What did you do in the Vietnam War, Mr. Bush? Was Mr. Bush asked that question in the presidential debates? It was an appropriate question to ask in 2004 because Bush was sending young people into harm’s way. He had the chance to serve for a cause he believed in during a time when we had a draft, but he avoided service. Despite his affectation of a down home demeanor, Bush exhibits the sick arrogance of the bad rich boy who never did a lick of work but feels entitled to look down on working people as dumb oxen.

The popularity of the film Good Night and Good Luck about Edward R. Murrow’s challenge to Senator Joseph McCarthy should remind us of the importance of speaking truth to power. McCarthy had intimidated most politicians and millions of Americans but Murrow called him out. The Senate eventually censured McCarthy.

George Bush has no shame. As an arrogant party boy in his youth, he maneuvered his way out of serving in a war that he thought was a good cause so that working class youths could fight and die in his stead. As president he sent working class youth off to fight and die for a false cause, getting rid of Iraq’s weapons of mass destruction, and continues to keep them in harm’s way with no end in sight for a purpose that’s supposedly about creating a democratic government but is really about opening up the Iraqi economy, particularly oil, to exploitation by a few big corporations.

While speaking falsely about creating democracy in Iraq, Bush shamelessly seeks to undermine democracy at home by branding his critics as virtual traitors.

It is time to follow the example of Joseph Welch and ask George Bush, “Have you no shame?” It is time for the Senate and the House of Representatives to follow the example of the Senate against McCarthy and to censure George Bush for lying to the Congress and the American people to launch a war on false pretenses, for continuing a war on false premises, and for undermining the rule of law and democracy at home by authorizing torture and seeking to silence his critics.

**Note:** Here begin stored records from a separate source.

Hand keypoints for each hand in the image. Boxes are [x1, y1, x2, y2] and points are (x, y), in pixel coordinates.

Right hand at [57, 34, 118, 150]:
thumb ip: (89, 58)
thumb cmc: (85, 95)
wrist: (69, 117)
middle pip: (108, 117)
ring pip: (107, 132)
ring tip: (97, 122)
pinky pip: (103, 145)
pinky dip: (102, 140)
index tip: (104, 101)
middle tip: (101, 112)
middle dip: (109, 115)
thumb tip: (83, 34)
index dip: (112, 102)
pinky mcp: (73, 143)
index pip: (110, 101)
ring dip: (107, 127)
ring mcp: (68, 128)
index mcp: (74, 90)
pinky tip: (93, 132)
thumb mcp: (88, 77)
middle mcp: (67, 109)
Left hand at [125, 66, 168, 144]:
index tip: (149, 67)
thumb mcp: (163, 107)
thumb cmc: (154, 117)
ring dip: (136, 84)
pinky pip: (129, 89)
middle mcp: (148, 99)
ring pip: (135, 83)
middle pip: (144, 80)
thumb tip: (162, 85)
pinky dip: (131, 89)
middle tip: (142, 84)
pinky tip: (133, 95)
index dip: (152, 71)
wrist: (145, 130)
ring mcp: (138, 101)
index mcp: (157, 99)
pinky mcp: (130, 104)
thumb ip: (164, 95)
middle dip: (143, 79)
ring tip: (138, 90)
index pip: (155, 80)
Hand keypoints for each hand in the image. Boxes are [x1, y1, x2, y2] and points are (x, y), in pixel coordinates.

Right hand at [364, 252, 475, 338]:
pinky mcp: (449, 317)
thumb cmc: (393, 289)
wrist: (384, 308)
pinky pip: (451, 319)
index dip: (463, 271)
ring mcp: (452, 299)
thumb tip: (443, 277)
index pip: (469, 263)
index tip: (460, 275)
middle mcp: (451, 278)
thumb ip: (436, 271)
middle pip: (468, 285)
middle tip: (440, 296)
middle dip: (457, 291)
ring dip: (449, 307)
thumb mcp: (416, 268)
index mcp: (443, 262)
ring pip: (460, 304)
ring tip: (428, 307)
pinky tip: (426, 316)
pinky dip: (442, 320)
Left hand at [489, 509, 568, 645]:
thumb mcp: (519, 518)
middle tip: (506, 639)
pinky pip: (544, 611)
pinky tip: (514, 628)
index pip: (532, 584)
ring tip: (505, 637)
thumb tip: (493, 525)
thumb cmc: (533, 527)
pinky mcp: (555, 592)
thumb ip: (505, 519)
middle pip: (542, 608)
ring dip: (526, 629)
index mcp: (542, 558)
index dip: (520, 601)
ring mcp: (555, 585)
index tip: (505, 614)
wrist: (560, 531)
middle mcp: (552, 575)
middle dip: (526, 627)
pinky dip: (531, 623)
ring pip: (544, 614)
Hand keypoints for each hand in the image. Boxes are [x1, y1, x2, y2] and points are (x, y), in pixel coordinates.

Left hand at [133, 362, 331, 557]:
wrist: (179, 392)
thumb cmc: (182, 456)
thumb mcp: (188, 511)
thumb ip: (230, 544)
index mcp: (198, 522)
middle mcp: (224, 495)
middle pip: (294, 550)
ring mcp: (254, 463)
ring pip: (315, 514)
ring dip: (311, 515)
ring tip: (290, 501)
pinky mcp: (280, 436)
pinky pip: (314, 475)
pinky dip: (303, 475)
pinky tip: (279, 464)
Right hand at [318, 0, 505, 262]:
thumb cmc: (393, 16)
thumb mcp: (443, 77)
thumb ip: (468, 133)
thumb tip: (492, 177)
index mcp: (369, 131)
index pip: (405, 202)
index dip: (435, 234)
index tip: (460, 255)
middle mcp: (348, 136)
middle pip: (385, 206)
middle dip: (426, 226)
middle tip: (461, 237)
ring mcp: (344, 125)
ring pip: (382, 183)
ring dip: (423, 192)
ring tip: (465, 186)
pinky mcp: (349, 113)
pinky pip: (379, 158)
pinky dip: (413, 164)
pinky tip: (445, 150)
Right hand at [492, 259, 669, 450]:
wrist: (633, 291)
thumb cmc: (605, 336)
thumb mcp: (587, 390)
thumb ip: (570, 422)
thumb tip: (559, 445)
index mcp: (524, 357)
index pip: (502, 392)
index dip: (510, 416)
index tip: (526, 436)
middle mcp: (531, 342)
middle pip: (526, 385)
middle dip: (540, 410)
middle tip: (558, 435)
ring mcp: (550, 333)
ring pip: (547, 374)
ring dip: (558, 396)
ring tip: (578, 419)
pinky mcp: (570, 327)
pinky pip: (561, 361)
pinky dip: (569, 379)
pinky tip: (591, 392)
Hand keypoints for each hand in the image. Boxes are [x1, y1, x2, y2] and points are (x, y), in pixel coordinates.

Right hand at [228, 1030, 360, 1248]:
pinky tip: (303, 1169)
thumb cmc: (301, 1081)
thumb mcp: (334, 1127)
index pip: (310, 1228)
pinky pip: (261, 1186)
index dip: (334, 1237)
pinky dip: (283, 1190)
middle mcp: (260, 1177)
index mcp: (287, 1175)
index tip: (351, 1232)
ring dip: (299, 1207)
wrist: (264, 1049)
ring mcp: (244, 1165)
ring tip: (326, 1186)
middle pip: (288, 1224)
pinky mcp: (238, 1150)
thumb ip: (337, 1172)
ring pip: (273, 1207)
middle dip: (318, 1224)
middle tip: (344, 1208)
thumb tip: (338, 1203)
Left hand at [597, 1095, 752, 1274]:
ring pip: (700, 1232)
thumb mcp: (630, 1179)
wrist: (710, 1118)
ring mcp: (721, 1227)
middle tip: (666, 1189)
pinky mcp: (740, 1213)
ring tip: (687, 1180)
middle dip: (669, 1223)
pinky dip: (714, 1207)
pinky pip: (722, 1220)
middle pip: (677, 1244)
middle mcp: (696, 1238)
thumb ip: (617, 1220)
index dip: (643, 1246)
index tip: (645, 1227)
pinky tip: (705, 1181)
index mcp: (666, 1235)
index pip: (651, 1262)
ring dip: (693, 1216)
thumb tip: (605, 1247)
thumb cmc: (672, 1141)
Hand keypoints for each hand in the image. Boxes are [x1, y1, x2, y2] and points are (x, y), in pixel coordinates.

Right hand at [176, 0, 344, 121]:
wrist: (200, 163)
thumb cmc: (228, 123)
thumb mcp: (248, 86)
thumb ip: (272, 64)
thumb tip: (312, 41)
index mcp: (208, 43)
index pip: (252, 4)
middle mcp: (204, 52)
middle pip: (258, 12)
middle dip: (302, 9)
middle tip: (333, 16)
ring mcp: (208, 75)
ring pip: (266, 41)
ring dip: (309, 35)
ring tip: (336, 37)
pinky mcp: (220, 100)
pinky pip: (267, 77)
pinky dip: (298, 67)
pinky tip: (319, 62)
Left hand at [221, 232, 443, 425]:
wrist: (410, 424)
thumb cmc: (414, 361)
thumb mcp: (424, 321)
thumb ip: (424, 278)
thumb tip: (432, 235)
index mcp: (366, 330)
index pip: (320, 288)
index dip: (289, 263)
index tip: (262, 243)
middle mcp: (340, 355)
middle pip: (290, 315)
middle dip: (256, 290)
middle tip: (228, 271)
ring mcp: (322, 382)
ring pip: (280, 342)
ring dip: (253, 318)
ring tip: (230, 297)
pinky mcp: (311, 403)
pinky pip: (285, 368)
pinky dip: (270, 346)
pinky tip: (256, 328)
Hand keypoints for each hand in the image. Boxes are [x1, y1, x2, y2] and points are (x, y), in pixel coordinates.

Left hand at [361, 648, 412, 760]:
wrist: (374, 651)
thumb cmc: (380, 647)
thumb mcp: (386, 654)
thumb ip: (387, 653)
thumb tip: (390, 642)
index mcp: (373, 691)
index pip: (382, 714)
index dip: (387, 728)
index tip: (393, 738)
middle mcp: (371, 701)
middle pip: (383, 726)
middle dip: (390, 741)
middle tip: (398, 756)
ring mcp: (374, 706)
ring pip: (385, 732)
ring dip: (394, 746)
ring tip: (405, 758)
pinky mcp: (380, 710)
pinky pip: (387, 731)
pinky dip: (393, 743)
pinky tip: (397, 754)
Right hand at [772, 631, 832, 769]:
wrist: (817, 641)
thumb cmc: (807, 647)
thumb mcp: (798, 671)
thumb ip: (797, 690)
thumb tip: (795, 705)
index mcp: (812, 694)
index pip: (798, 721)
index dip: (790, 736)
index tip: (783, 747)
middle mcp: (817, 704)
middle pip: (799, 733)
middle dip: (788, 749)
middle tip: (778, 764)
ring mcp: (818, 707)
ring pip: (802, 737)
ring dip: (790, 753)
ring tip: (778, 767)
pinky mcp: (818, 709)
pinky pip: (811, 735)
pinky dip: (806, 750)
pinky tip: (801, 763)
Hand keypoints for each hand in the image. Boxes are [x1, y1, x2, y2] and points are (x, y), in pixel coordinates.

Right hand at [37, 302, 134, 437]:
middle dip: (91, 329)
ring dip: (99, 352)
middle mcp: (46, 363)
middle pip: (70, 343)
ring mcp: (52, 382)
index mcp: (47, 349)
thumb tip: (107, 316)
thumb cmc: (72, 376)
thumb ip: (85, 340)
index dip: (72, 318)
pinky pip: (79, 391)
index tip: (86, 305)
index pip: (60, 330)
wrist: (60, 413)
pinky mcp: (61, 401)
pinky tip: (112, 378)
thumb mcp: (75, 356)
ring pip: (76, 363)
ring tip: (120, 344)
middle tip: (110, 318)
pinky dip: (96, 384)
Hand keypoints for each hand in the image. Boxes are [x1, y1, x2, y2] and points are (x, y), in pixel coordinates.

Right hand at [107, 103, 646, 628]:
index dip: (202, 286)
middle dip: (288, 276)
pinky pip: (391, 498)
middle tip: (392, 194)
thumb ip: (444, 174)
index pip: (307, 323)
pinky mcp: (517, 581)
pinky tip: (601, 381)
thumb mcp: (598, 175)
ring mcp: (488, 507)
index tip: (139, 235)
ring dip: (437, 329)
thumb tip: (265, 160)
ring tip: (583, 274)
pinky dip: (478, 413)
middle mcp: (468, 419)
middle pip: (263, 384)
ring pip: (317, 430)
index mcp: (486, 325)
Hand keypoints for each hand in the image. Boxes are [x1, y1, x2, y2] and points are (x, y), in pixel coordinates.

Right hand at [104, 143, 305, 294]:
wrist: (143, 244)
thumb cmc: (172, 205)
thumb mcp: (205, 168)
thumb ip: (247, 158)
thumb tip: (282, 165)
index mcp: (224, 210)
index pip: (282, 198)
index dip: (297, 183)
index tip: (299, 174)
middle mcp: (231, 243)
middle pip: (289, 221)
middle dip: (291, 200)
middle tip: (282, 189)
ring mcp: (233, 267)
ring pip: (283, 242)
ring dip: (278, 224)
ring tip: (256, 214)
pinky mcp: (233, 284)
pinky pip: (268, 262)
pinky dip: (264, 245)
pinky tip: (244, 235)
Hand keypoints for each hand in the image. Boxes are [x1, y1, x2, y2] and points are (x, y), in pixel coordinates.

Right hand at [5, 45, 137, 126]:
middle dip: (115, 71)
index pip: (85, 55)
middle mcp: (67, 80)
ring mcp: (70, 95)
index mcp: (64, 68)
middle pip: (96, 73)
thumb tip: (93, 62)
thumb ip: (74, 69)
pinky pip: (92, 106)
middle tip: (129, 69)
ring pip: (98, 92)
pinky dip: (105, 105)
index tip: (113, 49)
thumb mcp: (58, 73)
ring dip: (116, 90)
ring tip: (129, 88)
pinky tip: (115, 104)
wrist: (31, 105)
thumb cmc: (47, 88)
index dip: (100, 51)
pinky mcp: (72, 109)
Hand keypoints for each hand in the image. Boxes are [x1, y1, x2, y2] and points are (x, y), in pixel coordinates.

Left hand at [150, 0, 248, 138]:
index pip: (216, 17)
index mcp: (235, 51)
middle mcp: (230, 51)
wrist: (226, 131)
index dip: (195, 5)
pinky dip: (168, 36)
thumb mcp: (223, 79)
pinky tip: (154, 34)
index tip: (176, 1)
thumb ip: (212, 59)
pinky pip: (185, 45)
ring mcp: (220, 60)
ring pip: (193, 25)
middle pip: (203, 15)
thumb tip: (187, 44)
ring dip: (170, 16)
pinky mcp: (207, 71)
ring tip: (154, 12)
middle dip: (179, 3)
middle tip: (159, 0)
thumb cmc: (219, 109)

It is time to follow the example of Edward R. Murrow, who declared in his broadcast critique of McCarthy, “We must not confuse dissent with disloyalty. We must remember always that accusation is not proof and that conviction depends upon evidence and due process of law. We will not walk in fear, one of another. We will not be driven by fear into an age of unreason. . . .” At stake are the well-being of our soldiers in Iraq, the moral character of our nation in the eyes of the world, and the democratic system at home. We have only our fear to lose. It’s time to act.